あたり一面に響き渡る悲鳴に驚いて上を見上げると、空から人間が降ってくる。


ゴシャ


いろんなものが砕ける素敵な音と共に、その人間は俺様の目の前の地面に着地した。
ハードランディング極まりないっていうか大丈夫なのか? そんな着地して。






おそるおそる近づいてみるが、 なかなか身なりのいい魔法使い風の男だ。 案の定もう息が無いので、懐をあさらせてもらうことにする。 持ってるものは・・・え〜と

「空中浮揚の巻物x2」


いらねぇよ!!(怖)




結構いい感じの魔法剣や高価そうなローブを持っているので、ありがたくいただくことにする。 もういらないよな?もらっていいよな? ちゃんと埋めてやるから、墓堀賃だと思ってくれ。

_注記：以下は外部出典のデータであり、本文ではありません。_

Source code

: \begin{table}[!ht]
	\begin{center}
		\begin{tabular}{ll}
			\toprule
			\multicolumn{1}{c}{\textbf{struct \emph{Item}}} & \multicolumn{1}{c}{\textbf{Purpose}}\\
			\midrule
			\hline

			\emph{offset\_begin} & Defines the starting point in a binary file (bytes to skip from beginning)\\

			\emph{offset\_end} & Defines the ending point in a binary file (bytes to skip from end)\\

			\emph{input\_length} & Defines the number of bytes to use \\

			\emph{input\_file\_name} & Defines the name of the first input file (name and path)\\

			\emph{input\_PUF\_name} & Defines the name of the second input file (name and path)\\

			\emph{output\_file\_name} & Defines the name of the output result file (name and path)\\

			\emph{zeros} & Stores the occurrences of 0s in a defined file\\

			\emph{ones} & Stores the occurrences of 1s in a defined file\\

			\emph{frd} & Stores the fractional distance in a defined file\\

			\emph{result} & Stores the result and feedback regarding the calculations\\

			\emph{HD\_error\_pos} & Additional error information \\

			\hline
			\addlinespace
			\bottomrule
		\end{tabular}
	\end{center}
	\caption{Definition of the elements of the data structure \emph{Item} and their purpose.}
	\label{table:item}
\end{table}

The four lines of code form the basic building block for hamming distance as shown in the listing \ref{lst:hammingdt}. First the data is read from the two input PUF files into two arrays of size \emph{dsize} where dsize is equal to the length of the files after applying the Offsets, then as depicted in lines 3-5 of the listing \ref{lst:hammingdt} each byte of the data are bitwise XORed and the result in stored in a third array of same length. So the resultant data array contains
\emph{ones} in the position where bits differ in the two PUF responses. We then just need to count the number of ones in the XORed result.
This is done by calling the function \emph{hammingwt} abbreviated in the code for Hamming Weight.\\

ふと見ると、男は1冊の本を抱えていた。 呪文書かと思ったらこいつの日記だ。



ついに正しい調合を発見した。
これさえあれば、世界中にタダで行けるようになる。
もう何処へ付くかわからないワープ呪文に頼る必要はない。
私の実験をあざ笑った奴らも、明日の実験で私が空高く跳び上がるのを見て
驚愕の叫びを上げることになるだろう。


叫ぶはめになったのは結局アンタの方だったなぁ、と何処の誰とも知らないこの錬金術師に一抹の同情を寄せる俺様。

そうか、跳び上がる時には、降りる方法も考えとかないとイカンのだな。と人生について大事なことをまた1つ学んだ俺様は、そろそろ日も落ちた海岸を後にしArrilleさんが店をやっているという宿屋へ向かうことにした。